» **Task goal**: The lines to copy are those in the listing below that contain the word "your".

» **Information supplied**:
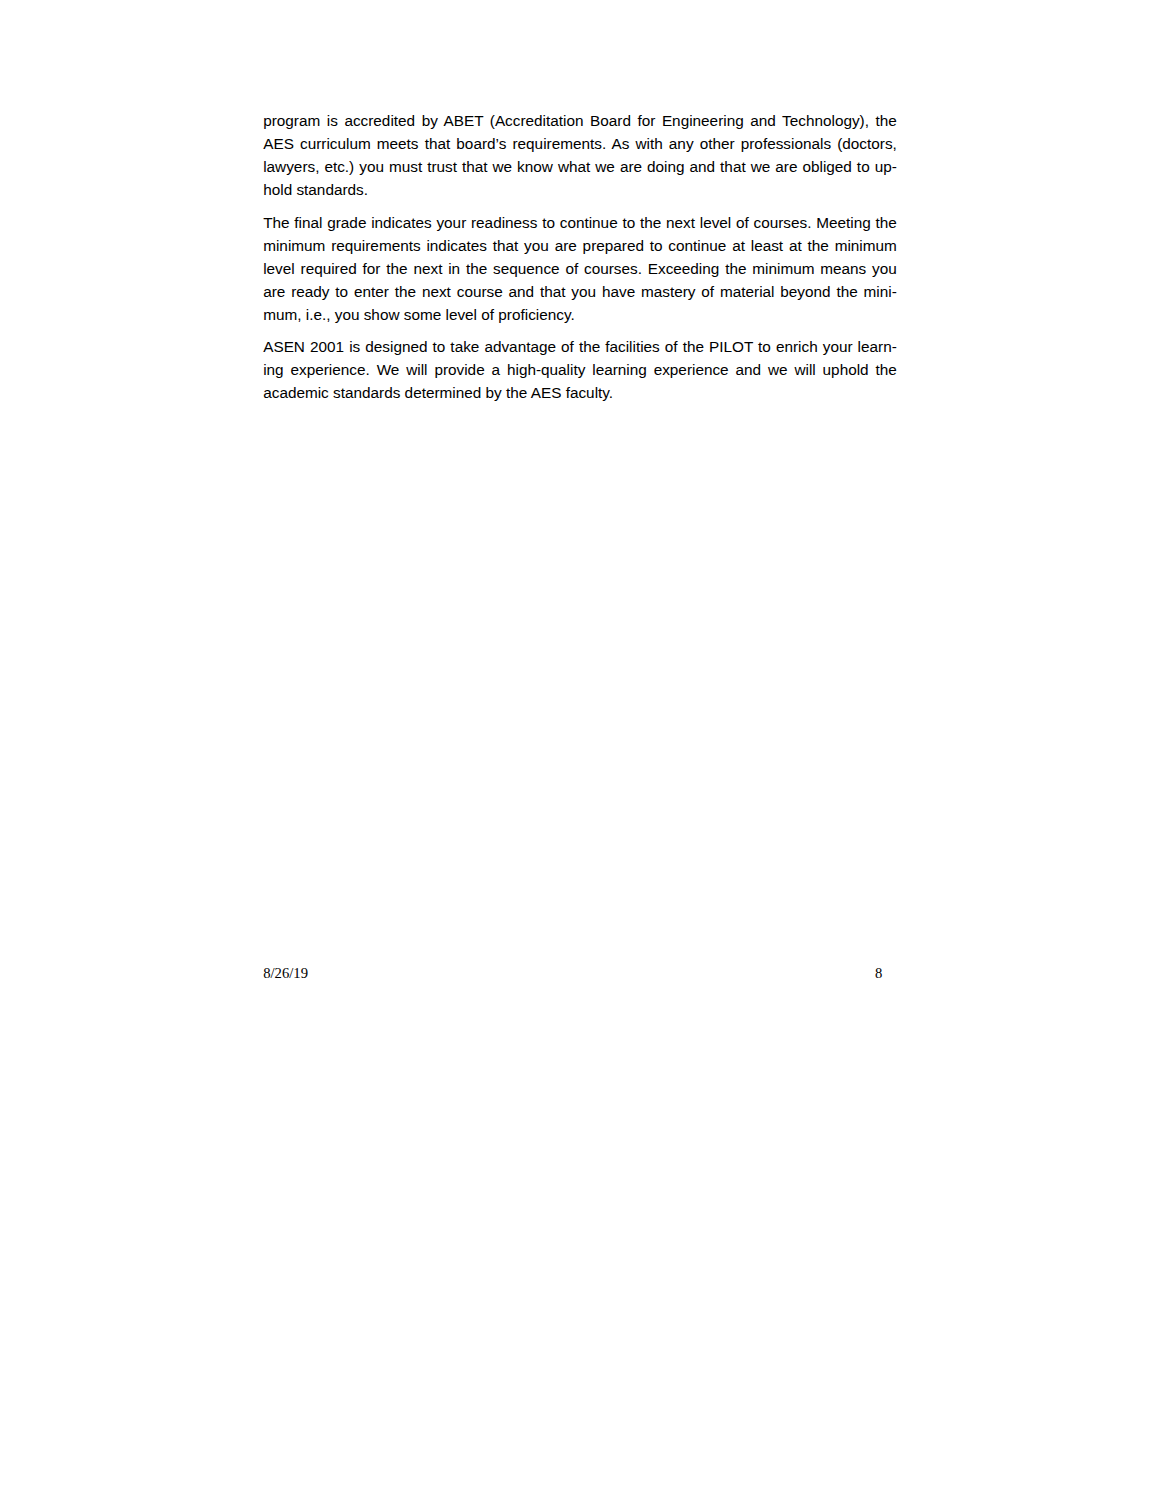program is accredited by ABET (Accreditation Board for Engineering and Technology), the AES curriculum meets that board’s requirements. As with any other professionals (doctors, lawyers, etc.) you must trust that we know what we are doing and that we are obliged to uphold standards.
The final grade indicates your readiness to continue to the next level of courses. Meeting the minimum requirements indicates that you are prepared to continue at least at the minimum level required for the next in the sequence of courses. Exceeding the minimum means you are ready to enter the next course and that you have mastery of material beyond the minimum, i.e., you show some level of proficiency.
ASEN 2001 is designed to take advantage of the facilities of the PILOT to enrich your learning experience. We will provide a high-quality learning experience and we will uphold the academic standards determined by the AES faculty.
8/26/19 8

» **Expected answer**:
The final grade indicates your readiness to continue to the next level of courses. Meeting the minimum requirements indicates that you are prepared to continue at least at the minimum level required for the next in the sequence of courses. Exceeding the minimum means you are ready to enter the next course and that you have mastery of material beyond the minimum, i.e., you show some level of proficiency.
ASEN 2001 is designed to take advantage of the facilities of the PILOT to enrich your learning experience. We will provide a high-quality learning experience and we will uphold the academic standards determined by the AES faculty.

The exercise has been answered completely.